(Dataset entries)

◇ ◇ ◇

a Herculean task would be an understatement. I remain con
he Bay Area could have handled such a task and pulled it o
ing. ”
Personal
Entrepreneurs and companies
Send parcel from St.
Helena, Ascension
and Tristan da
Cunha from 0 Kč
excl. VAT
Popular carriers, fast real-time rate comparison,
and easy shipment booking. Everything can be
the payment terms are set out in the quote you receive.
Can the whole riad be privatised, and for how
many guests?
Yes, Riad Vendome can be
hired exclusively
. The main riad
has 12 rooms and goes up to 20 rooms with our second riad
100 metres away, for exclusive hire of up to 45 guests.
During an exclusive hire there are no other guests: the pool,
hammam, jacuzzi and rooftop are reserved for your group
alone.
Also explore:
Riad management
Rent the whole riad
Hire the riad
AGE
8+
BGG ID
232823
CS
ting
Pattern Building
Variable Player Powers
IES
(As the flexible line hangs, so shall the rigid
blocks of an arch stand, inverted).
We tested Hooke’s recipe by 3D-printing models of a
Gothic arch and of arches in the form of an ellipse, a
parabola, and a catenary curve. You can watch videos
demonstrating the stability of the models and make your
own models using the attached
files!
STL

◇ ◇ ◇

▶ _WHAT YOU HAVE TO DO_: If a line above includes the word "your", count it; then give the final number by itself.

▶ _ANSWER BOX_: 2